Pouvez-vous nous dire quelques mots sur le titre de votre livre qui s’avère être un élément très important, quasi mystique (?), dans l’histoire que vous racontez ?

 

 

Au départ, le manuscrit avait un autre nom. Mais il ne satisfaisait personne. Moi y compris. C’est Céline Thoulouze qui a eu l’idée de ce titre. J’ai adhéré tout de suite. Une sacrée trouvaille. Il est suffisamment intrigant pour que le lecteur soit interpellé. Durant la lecture, on comprendra son origine. Je ne peux pas en dire plus…

 

 

Déjà une idée pour votre prochain ouvrage ?

 

 

En octobre, j’ai présenté les cinquante premières pages d’un nouveau travail. Et depuis une semaine, le manuscrit (premier jet) est chez Belfond…

 

Je vous donne juste une phrase qui, selon moi, peut symboliser le prochain ouvrage :

« J’avais sept ans… Il allait prendre ma place… Et je n’avais pas grand-chose à partager. Tu comprends ? Je n’ai pas manqué de courage… Au contraire, j’ai fait preuve de sang-froid »

Je pense que le titre est trouvé… secret de fabrication ! Désolé…

 


Questions bonus

 

 

Passons maintenant à des questions un peu plus légères pour en savoir plus sur Christian Blanchard l’homme et Christian Blanchard l’auteur :

 

- Le livre à emporter sur une île un peu déserte ?
Transgression, j’en prends deux : Meurtre pour rédemption de Karine Giébel (Fleuve noir/Belfond) et Seul le silence de R.J Ellory (Sonatine).

 

 

- Le film que vous pourriez regarder tous les jours ?
 Seven de David Fincher.

 

 

- Le livre que vous aimez en secret ?
Pas de secret dans le domaine… Et si j’en avais un, je ne vous le dirais pas puisque c’est un secret…

 

 

- L’auteur avec qui vous voudriez discuter autour d’une bière ?
Karine Giebel, c’est fait… Franck Thilliez, c’est fait aussi… R.J. Ellory, j’aurai pu mais je ne parle pas anglais et lui ne parle pas français… Alors si, il y en a un… mais qui n’a absolument rien à voir avec le roman noir, c’est Michel Serres, le philosophe.

 

 

- L’auteur que vous n’auriez pas aimé être ?
Je ne peux pas vous le dire.
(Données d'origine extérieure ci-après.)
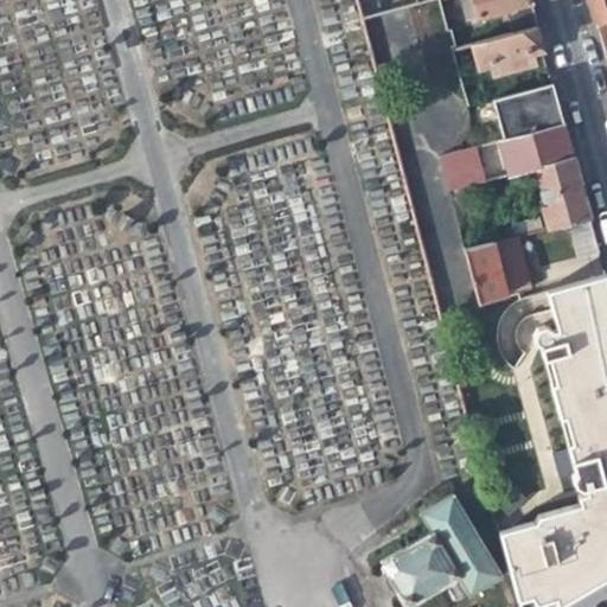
[(419,38),(423,55),(451,49),(452,49),(455,48),(451,29),(446,31),(439,0),(426,0),(407,5),(416,39),(419,38)]
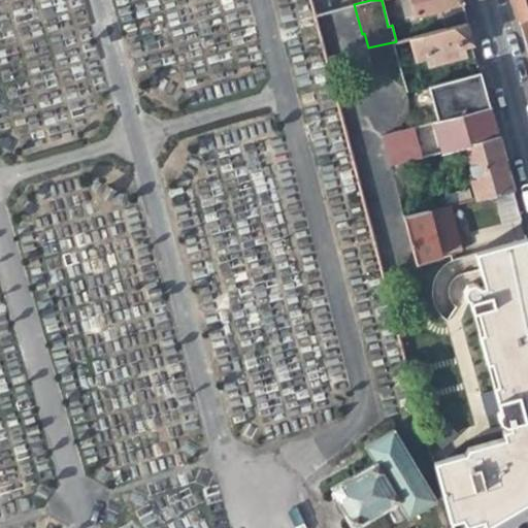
[(440,8),(446,29),(466,24),(459,0),(400,0),(405,17),(440,8)]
D’abord parce qu’il y en a plusieurs, ensuite parce que je ne les connais pas personnellement. Ce serait en fonction de ce que j’ai lu d’eux… ou tenté de lire… ou bien parce que leurs livres me sont tombés des mains… Désolé, pas de délation… Et puis, ils vendent plus que moi… On dirait que c’est de la jalousie…

 

 

- Écrire en écoutant une musique. Laquelle ?
Cela dépend des scènes à écrire. La musique est un stimulant. Donc, dans ma banque de données musicales, se trouvent du metal, du blues mais aussi des thèmes musicaux « zen »… Rarement de la musique classique. Une compil revient souvent en boucle : « Pulse » de Pink Floyd.

 

 

- Votre passion un peu honteuse ?
Bien trop nombreuses pour en donner une seule… Donc, joker !

 

 

- Le livre que vous auriez aimé écrire ?
Le livre sans nom.

 

 

- Le livre que vous offririez à un inconnu ?
Le prochain livre de Karine Giebel… que je n’ai pas lu non plus…

 

 

 

- La première mesure du Président Blanchard ?
Nommer comme premier ministre une femme issue de l’immigration.